To keep his children in check, Mr Mamo, a civil servant, says he will task a close relative to look after them while he and his wife go to work.
In Nairobi, the fear of joining bad company makes Mr Peter Muia, a father of three, prefer to have his children stay with their mother at their rural home in Masii, Machakos County, than to stay with them in his rented house in Kayole.
“There is no big deal when they live in the countryside because there is much to do. They can feed animals, they can farm and do many other things for themselves. But in Nairobi, it will be disadvantageous because this child, for one, will be idle. Due to that, he will be easily convinced to join crime,” Mr Muia, 42, says.
The National Parents’ Association (NPA) chairman Nicholas Maiyo says one of the biggest causes for worry for parents is technology.
“The long holidays will be a challenge for us as parents. When it is short, it is a bit better for the management of the children. Now that they’re out, they will have access to mobile phones, and you know mobile phones have a lot of issues,” Mr Maiyo, who was recently elected to the new parents’ body, says.
Wary of the risk of having idle minds at the mercy of mass media, Ms Jacinta Wangeci, a hotel owner in Isiolo town, is looking for a female private tutor to ensure her two children are engaged during the holiday.
She has also employed a househelp to keep her children company while she goes to work.
“I cannot send my children to our rural home.
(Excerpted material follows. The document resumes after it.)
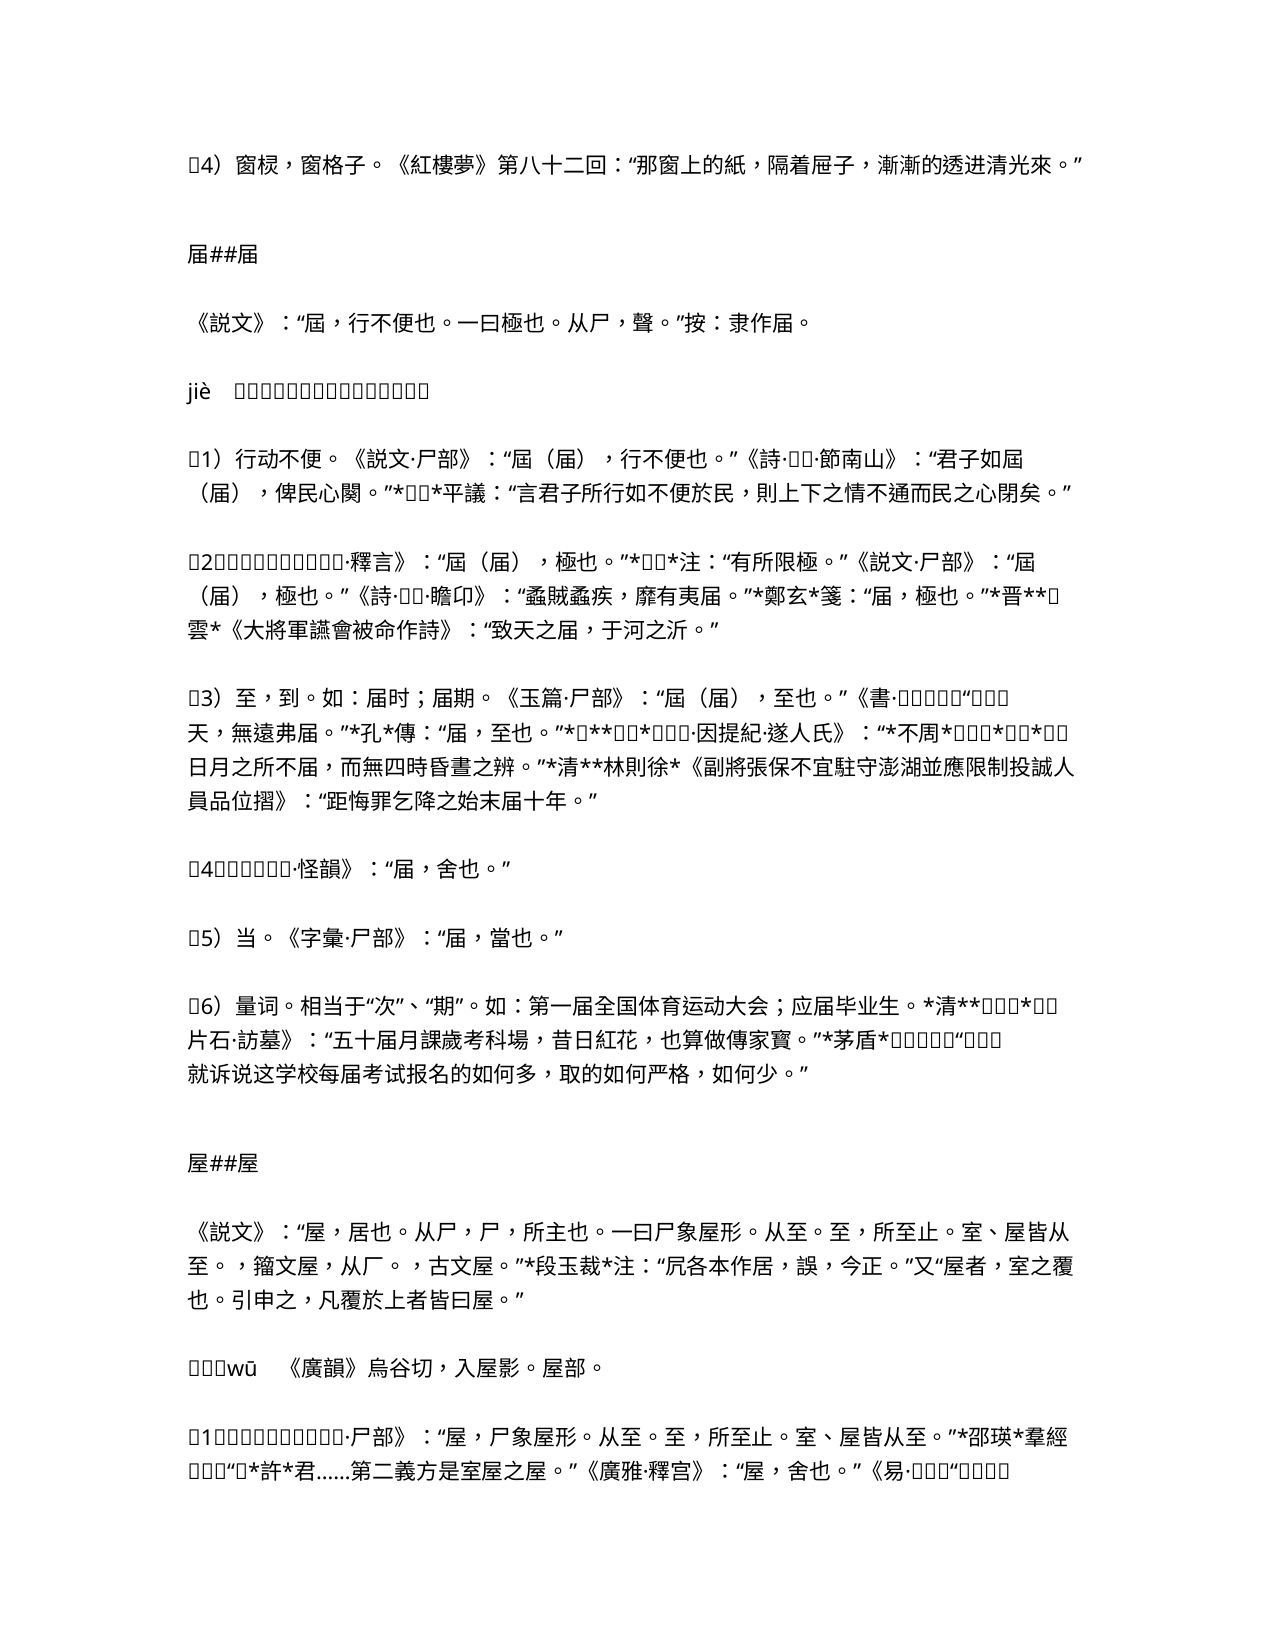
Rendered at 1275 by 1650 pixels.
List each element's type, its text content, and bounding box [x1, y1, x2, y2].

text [187, 150, 1087, 214]
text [187, 1148, 1087, 1486]
text 届##届 《説文》：“屆，行不便也。一曰極也。从尸，𠙽聲。”按：隶作届。 jiè 《廣韻》古拜切，去怪見。脂部。 （1）行动不便。《説文·尸部》：“屆（届），行不便也。”《詩·小雅·節南山》：“君子如屆（届），俾民心闋。”*俞樾*平議：“言君子所行如不便於民，則上下之情不通而民之心閉矣。” （2）极限，穷极。《爾雅·釋言》：“屆（届），極也。”*郭璞*注：“有所限極。”《説文·尸部》：“屆（届），極也。”《詩·大雅·瞻卬》：“蟊賊蟊疾，靡有夷届。”*鄭玄*箋：“届，極也。”*晋**陸雲*《大將軍讌會被命作詩》：“致天之届，于河之沂。” （3）至，到。如：届时；届期。《玉篇·尸部》：“屆（届），至也。”《書·大禹謨》：“惟德動天，無遠弗届。”*孔*傳：“届，至也。”*宋**羅泌*《路史·因提紀·遂人氏》：“*不周*之巔有*宜城*焉，日月之所不届，而無四時昏晝之辨。”*清**林則徐*《副將張保不宜駐守澎湖並應限制投誠人員品位摺》：“距悔罪乞降之始末届十年。” （4）舍。《廣韻·怪韻》：“届，舍也。” （5）当。《字彙·尸部》：“届，當也。” （6）量词。相当于“次”、“期”。如：第一届全国体育运动大会；应届毕业生。*清**蔣士銓*《一片石·訪墓》：“五十届月課歲考科場，昔日紅花，也算做傳家寳。”*茅盾*《送考》：“接着她就诉说这学校每届考试报名的如何多，取的如何严格，如何少。” [187, 239, 1087, 1123]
They will be assigned to a lot of talks and won’t have time to study,” she says.
Ms Verah Ogolla, a 31-year-old mother in Kisumu, says children tend to spend long hours on television, computers and cell phones, which may lead to indiscipline and laziness.
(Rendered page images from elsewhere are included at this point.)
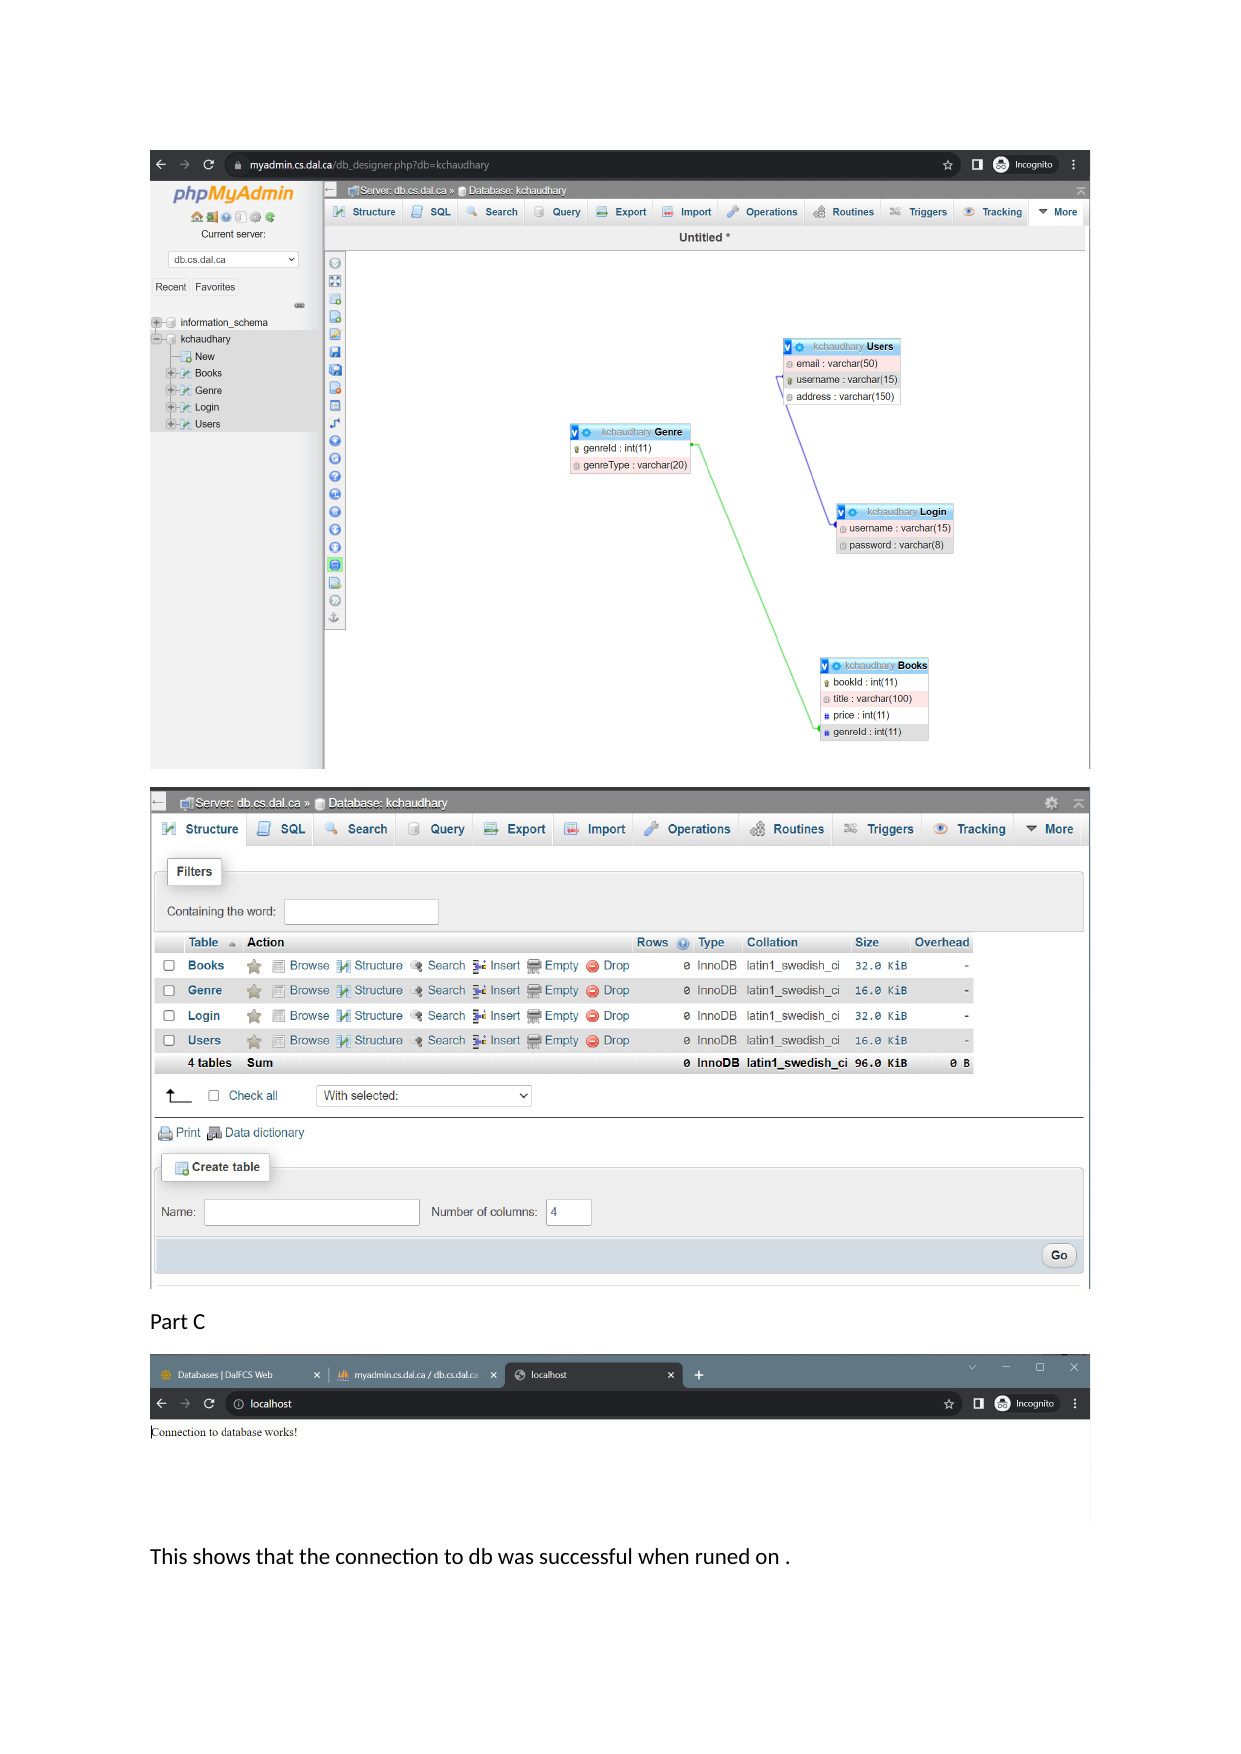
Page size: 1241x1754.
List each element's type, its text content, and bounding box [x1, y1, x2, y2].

text This shows that the connection to db was successful when runed on . [150, 1542, 1090, 1570]
picture [150, 150, 1091, 769]
picture [150, 787, 1091, 1289]
text Part C [150, 1307, 1090, 1335]
picture [150, 1354, 1091, 1524]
The mother of three, is also concerned about the high prevalence of sexually transmitted infections among adolescents in her home county.
On the issue of undue influence on children during the holiday period, Mr Richard Oketch wrote to the Cutting Edge, a readers’ forum for the Daily Nation newspaper, saying the ever-rising political temperatures are a cause for alarm.
“I fear that many will lose focus, now that the election campaign gears are being engaged towards a politically charged nation,” wrote Mr Oketch, a concerned parent.
In light of that, Mr Ongwenyi, the Kisii-based pharmacist, says he will only allow this children to watch one hour of TV a day.
“I have two candidates in my home this year. My firstborn son will be doing his KCSE while my eldest daughter will be doing her KCPE. Too much television will distract them from their studies,” Mr Ongwenyi says.
The fact that this holiday coincides with the Christmas festivities worries Mr John Maundu, a 51-year-old father of three in Mombasa, especially because of his son.